TASK DESCRIPTION:
Check each line of the listing, and copy it if it contains the word "estimate".

- Opening Delimiter -

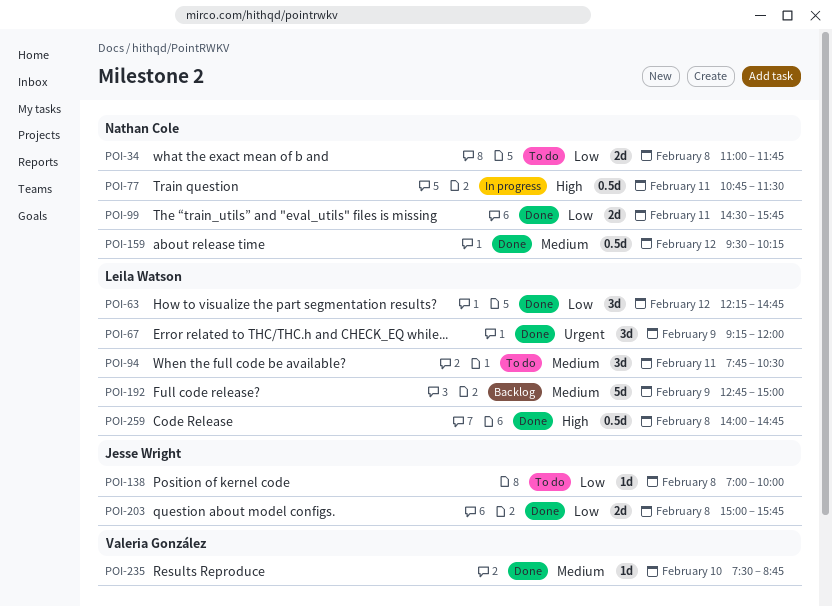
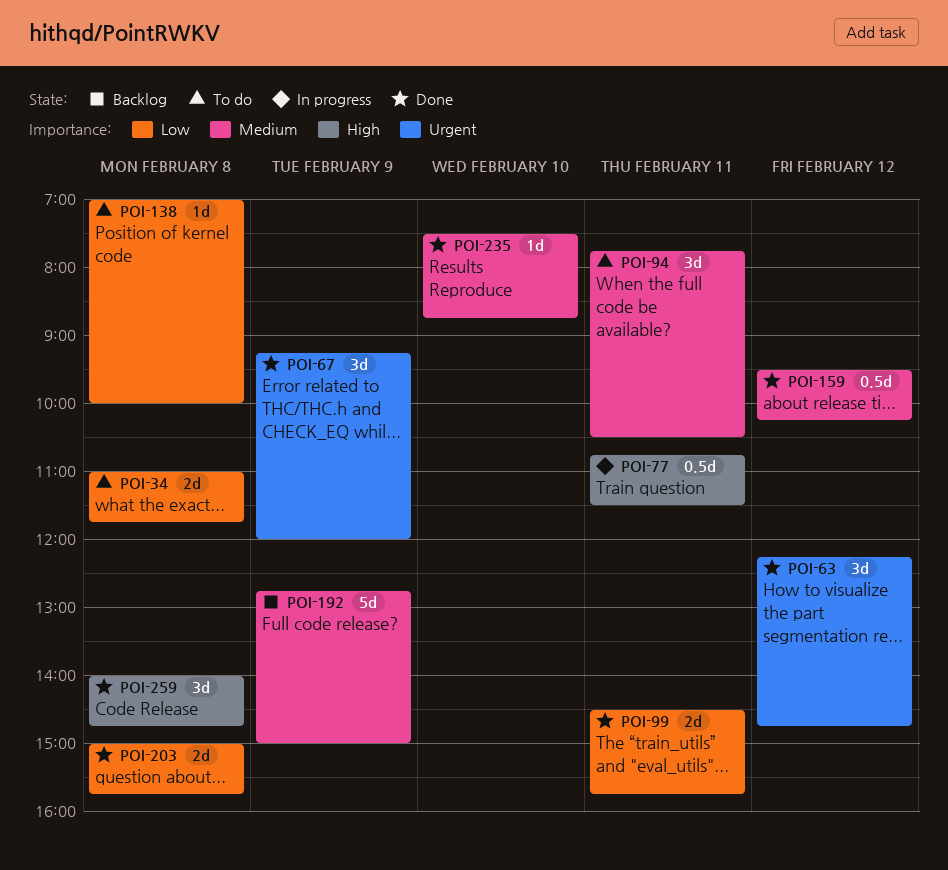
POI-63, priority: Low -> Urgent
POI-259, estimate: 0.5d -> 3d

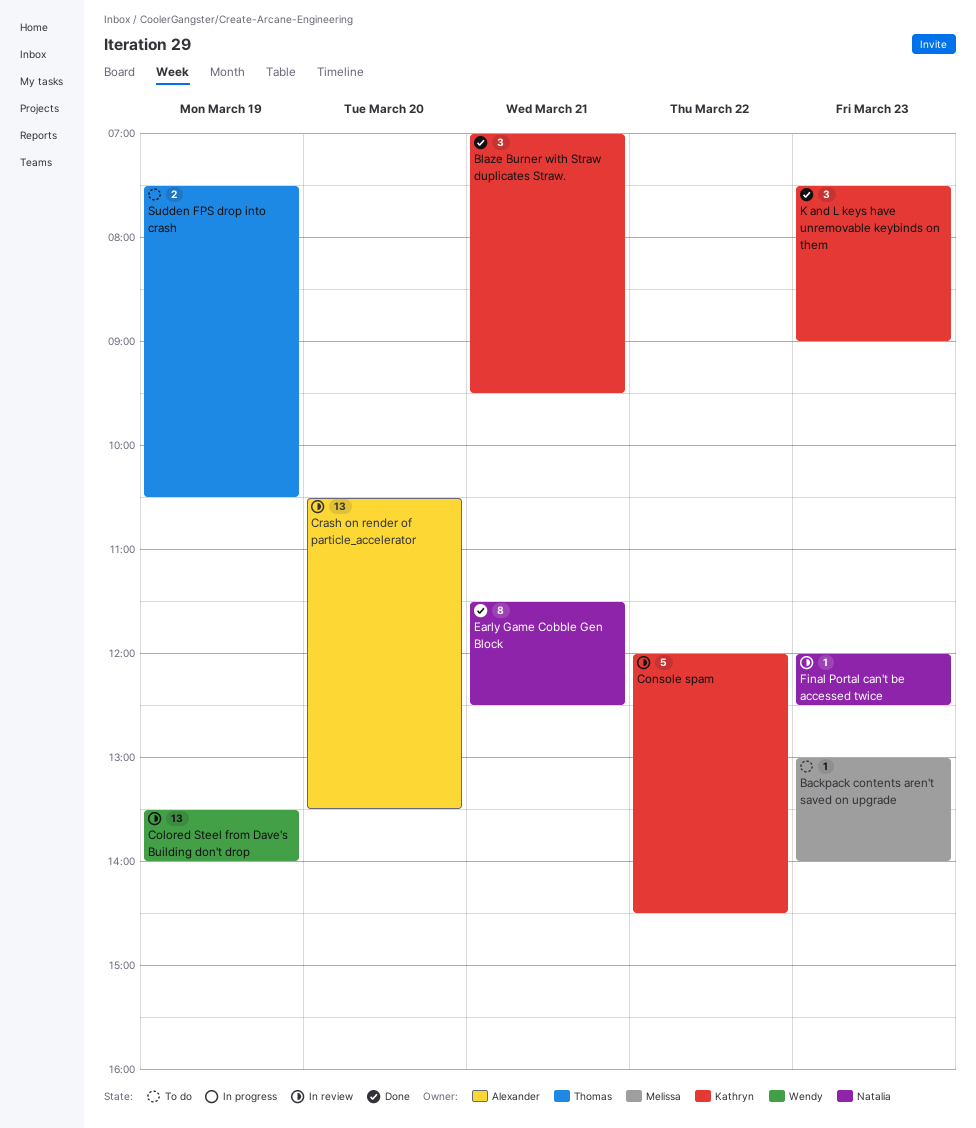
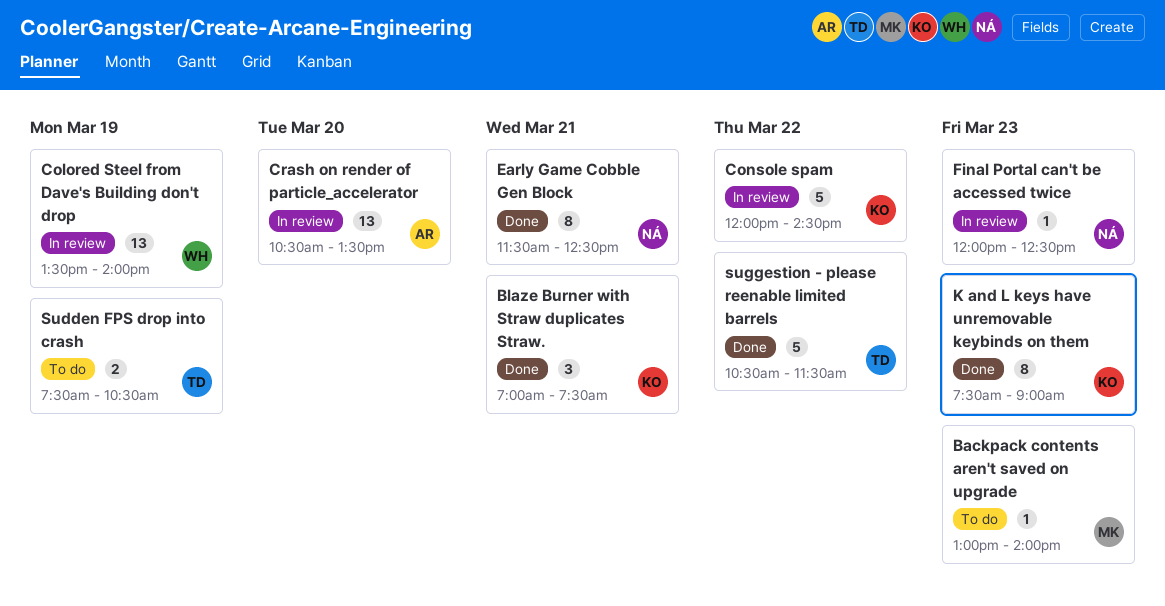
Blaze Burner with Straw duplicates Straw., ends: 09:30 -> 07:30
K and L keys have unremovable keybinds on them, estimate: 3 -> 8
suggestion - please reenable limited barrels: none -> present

- Closing Delimiter -

RESULT FOR THIS EXERCISE:
POI-259, estimate: 0.5d -> 3d
K and L keys have unremovable keybinds on them, estimate: 3 -> 8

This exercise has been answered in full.